Load Big Excel Files


Just as an introduction, when loading excel files we can use one of two methods that, in simple terms, can be explained in the following way:


    - DOM - All the structure and content of the file is loaded at once into memory;


    - SAX - Use a stream to sequentially load elements as they are being used.


The problem with the DOM approach (used by the Excel To RecordList widget) is that, by loading every piece of data and structure into memory we may end up with a big RAM consumption when handling big Excel files.


In the cases where we are handling big files, the SAX approach may be a good option in order to avoid that excessive RAM consumption.


Microsoft provides an API called Open XML SDK that can be used to read excel files written in OpenXML format (.xlsx). Take in consideration that OpenXML is the standard format for excel files since Office 2007, so this API can only be used in files saved in these versions.


The Open XML SDK allows both DOM and SAX reading implementations and can be used as standalone dependency, not requiring any component installation in the frontends, allowing it's use simple use in cloud environments.


Also keep in mind that since we are working with a Windows DLL you will only be able to use it in installations using the .NET stack.


By using the SAX method with the Open XML SDK we are able to reduce the RAM consumption, increasing server’s availability and therefore allow the scalability of the solution;


Depending on the Platform version you are working with you may want to use a different version of the OpenXML SDK:


    - Outsystems v8 - OpenXML SDK 2.0 (http://www.microsoft.com/en-us/download/details.aspx?id=5124)

    - Platform 9 - OpenXML SDK 2.5 (http://www.microsoft.com/en-us/download/details.aspx?id=30425)
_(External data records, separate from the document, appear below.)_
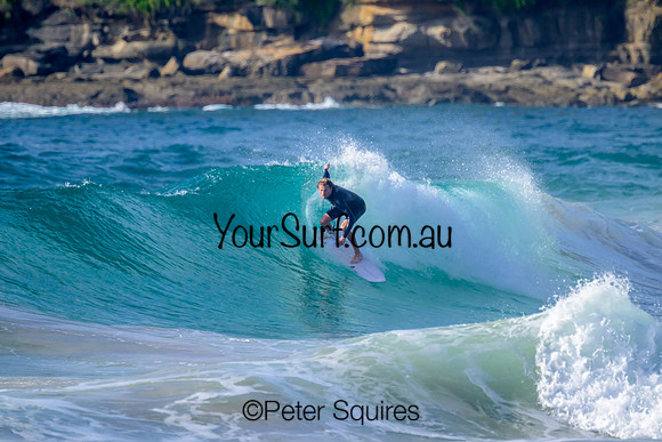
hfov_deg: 2.5
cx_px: 331
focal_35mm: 820
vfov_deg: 1.7
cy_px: 221
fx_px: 15089
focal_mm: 800
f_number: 11
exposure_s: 1/2000
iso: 1250
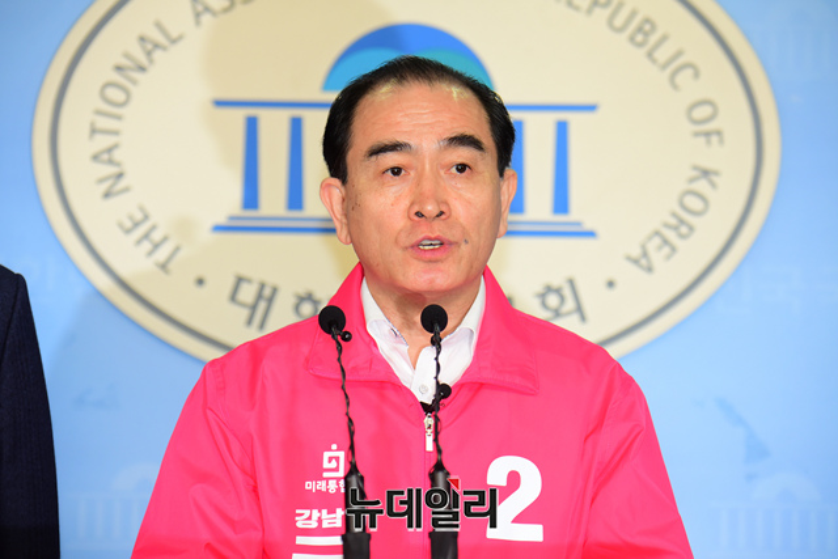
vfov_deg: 6.9
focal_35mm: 200
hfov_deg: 10.3
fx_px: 4656
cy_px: 280
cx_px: 419
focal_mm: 200
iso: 1600
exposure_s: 1/200
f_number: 5.6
A complete set of documentation and examples on the usage of the SDK can be find at https://msdn.microsoft.com/en-us/library/office/bb448854.aspx.


As additional information regarding the usage of the SAX and the Open XML SDK API you can refer to the following links:







Regarding the methods to obtain the real value of each cell, there are several specifics regarding the way the Excel files are saved so my recommendation is for you to check documentation regarding SharedStringPart, NumberingFormats, CellFormats, etc.


Here are some resources you can use to put you in the correct direction:


    - NumberingFormats/CellFormats: http://stackoverflow.com/questions/19034805/how-to-distinguish-inline-numbers-from-ole-automation-date-numbers-in-openxml-sp/19582685#19582685;

    - SharedStringPart: http://www.sqlscientist.com/2014/04/get-column-header-list-from-excel-using.html.


A possible way of applying this method is to use the OpenXML SDK somehow in the way explained before and insert the excel data into a database entity, which allows a simpler use inside an Outsystems eSpace.


Hope this is useful.




Carlos Sousa.

Hi Carlos!  Can this be used to eliminate errors caused by large Excel loads?  For instance, I have an issue if my excel file is over 4000 rows OS breaks.  So I have to break up Excel files into 3999 row blocks...not fun.
Taking in consideration the amount of rows you're talking about I don't think the problem is related to the RAM consumption, unless of course, you've a huge number of columns or a massive amount of data in some fields.

You probably are hitting someother problem and my sugestion would be for you to perfectly understand what's going on, since by using the built-in methods will be able to develop the application much faster.

This method and the information in the post targets more extreme scenarios

In some previous usages I've done of the Open XML SDK I was working with the max amount of lines allowed in a xlsx file (1,048,576) so 4000 will not be a problem for sure.